Konferans öncesinde açıklanan "2018 yılı Münih Güvenlik Raporu" bu yıl, "Çöküşün eşiğinden dönülecek mi?" başlığını taşıyor. Ana gündem maddesi, bugüne dek uluslararası düzenin lideri ve garantörü olarak görülen ABD'nin, Trump yönetimiyle birlikte artık bu rolü üstlenmekte sergilediği isteksizliğin yol açtığı güvensizlik ortamı. Bu bağlamda yanıt aranacak soru, Rusya ile gerilimin tırmandığı ve yine milliyetçiliğin arttığı bir ortamda Avrupa'nın kendi güvenliği için ne tür adımlar atması gerektiği. Yakın Doğu ve Ortadoğu'da ihtilaf ve savaşların, IŞİD sonrası olası gelişmelerin ele alınacağı konferansın bir diğer önemli gündem maddesi de, yeni nükleer silahlanma dalgası. Bu özellikle Pentagon'un Şubat ayı başında ABD nükleer silahlarının modernizasyonunu açıklamasıyla ayrı bir önem taşıyor. Ayrıca siber güvenlik, küresel iklim değişiminin siyasi krizlerle ilişkisi de gündemde yer alan diğer konulardan.

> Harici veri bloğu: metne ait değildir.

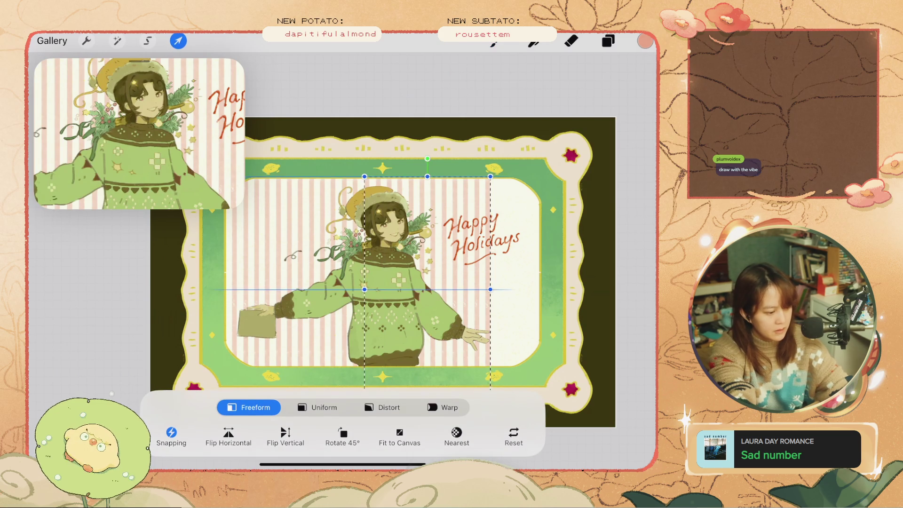
drag(425, 283, 426, 283)
click(178, 40)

3. Konferansa kimler katılacak?

Dünya genelinden 500'ü aşkın üst düzey konuk bekleniyor. 21 hükümet ve devlet başkanın katılacağı konferansa, Türkiye Başbakanı Binali Yıldırım, İngiltere Başbakanı Theresa May, İsrail Başbakanı Benyamin Netanyahu, Fransa Başbakanı Édouard Philippe, Hollanda Başbakanı Mark Rutte ve Katar Emiri Şeyh Temim bin Hamed Al Sani katılacak. Ayrıca Rusya Dışişleri Bakanı Sergey Lavrov, ABD Savunma Bakanı James Mattis ile Trump'ın Ulusal Güvenlik Danışmanı H.R. McMaster konferansın önemli konukları arasında yer alıyor. ABD Kongresi'nden 10 senatörün katılacağı konferansta Çin'i Ulusal Halk Kongresi'nin Dış Politika Komisyonu Sözcüsü Fu Ying'in temsil etmesi bekleniyor. Suudi Arabistan ve İran dışişleri bakanlarının Münih'teki konferansa katılmaları, hatta aynı oturumda konuşmalar yapmaları bekleniyor.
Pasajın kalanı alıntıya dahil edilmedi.